(Information)
+ + + +
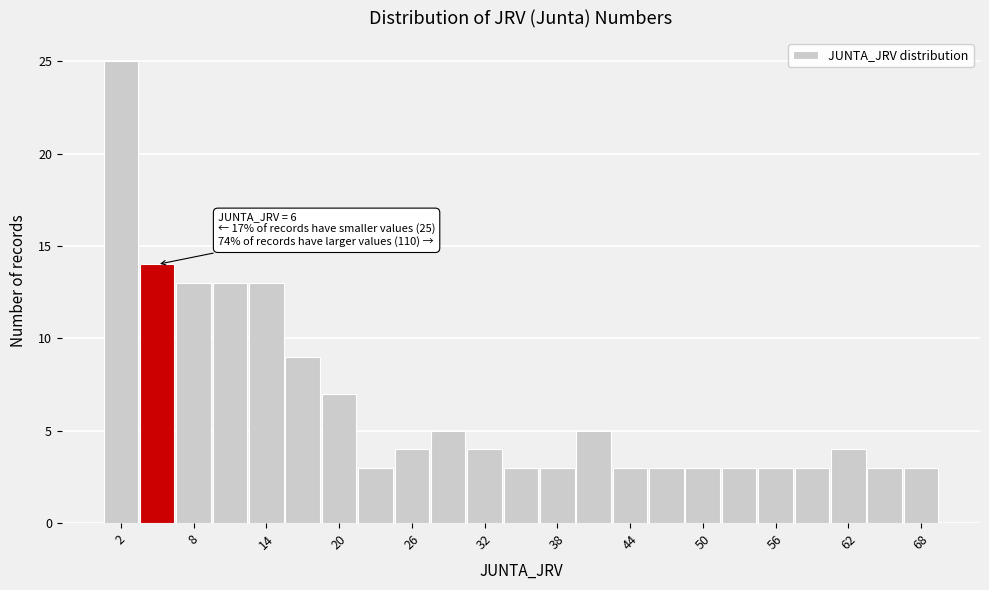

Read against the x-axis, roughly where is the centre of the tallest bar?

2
+ + + +
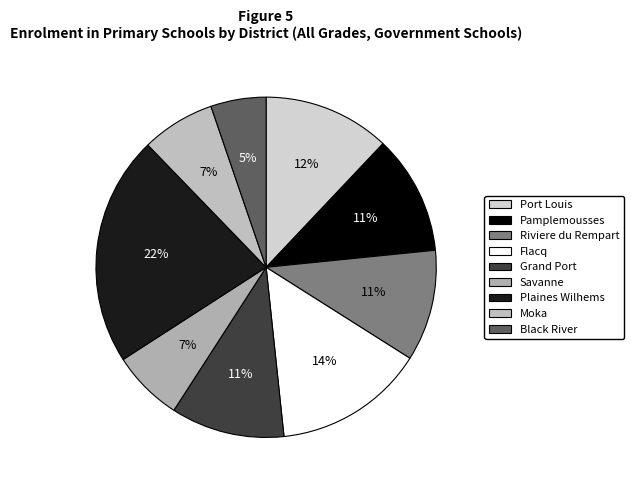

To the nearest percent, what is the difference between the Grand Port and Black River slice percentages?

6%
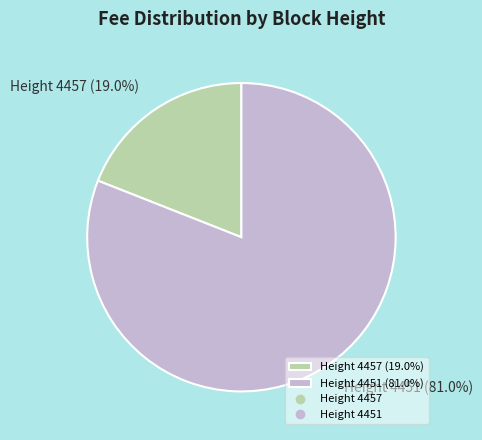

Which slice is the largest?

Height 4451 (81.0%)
+ + + +
Please turn the data into a numbered list, starting at the line that contains "To the nearest" and ending after the line that contains "Height 4451 (81.0%)". Leave out blank lines and pictures.

1. To the nearest percent, what is the difference between the Grand Port and Black River slice percentages?
2. 6%
3. Which slice is the largest?
4. Height 4451 (81.0%)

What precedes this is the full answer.